ADR-0004: Archives are Git repositories of plain-text files

Status

Accepted

Context

Genealogical research needs four things that conventional databases do not offer out of the box:

  • History. Every edit should be recoverable — who changed what, when, and why.
  • Collaboration. Multiple researchers should be able to work in parallel and merge their changes, without emailing files back and forth.
  • Backup. Losing one copy should not lose the archive; mirroring should be trivial.
  • Longevity. The archive should remain readable even if the GLX project goes away.

A database-backed design — SQLite file, server-backed Postgres, a cloud service — fails one or more of these. SQLite gives history only via explicit application support. A server-backed store creates vendor dependency. Cloud services create both vendor dependency and a lifespan tied to the vendor's business.

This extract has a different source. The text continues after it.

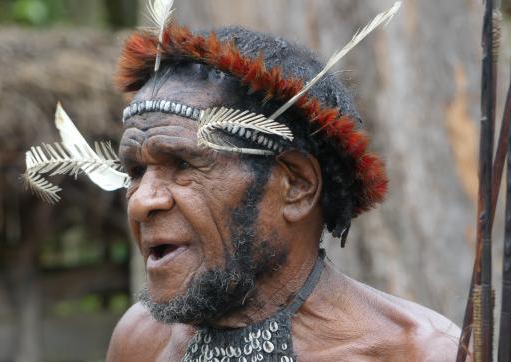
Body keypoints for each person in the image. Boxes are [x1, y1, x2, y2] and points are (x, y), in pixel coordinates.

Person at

Version control systems already solve all four problems, and Git in particular has been solving them at planetary scale for two decades.

Decision

A GLX archive is a Git repository whose contents are YAML files organized by a specified directory layout. The glx CLI reads, writes, and validates those files; Git itself provides history, branching, merging, and backup.

From the Introduction:

GLX is designed to work naturally with Git because genealogical research shares the same needs: History (every edit recorded), Collaboration (multiple researchers merge changes), Backup (archive lives in Git repository mirrored anywhere).

An archive is not required to be a Git repository — nothing stops a researcher from storing .glx files in a plain directory. But every convention in the format, from 8-character hex IDs to deterministic filenames, assumes Git is the likely host and optimises for it.

Consequences

Positive

  • A researcher owns their archive outright. No account is required and no cloud service can take it away. If the GLX project disappeared tomorrow, the .glx files in a researcher's folder would still open in any text editor.
  • Mirroring is a one-line git remote add. Collaboration is git clone/git pull/git push.
  • The full audit trail — who changed what and when — is native. Blame, bisect, and diff all work on genealogical data without any GLX-specific tooling.
  • Releases and public-sharing workflows line up with existing open-source practice. GitHub-style PRs work unmodified for archive collaboration.

Negative

  • Git has scale limits. Very large archives can strain Git's object and index models before they strain the YAML format itself. Solutions (partial clones, sub-archive splits) are workable but not free.
  • Contributors must learn at least minimal Git. Tools like GitHub Desktop and the glx CLI try to hide the rough edges, but a researcher who edits a file and then wants to "undo" still has to learn at least git restore.
  • There is no server-side transactional semantics — two researchers can genuinely disagree about a fact, and the archive is fine with that. It is the researchers, not the database, who have to reconcile via review.
  • Windows line-ending handling and case-insensitive filesystems create occasional friction. The repository pins line endings (.gitattributes) and the serializer lowercases filenames to mitigate.

Licensed under Apache License 2.0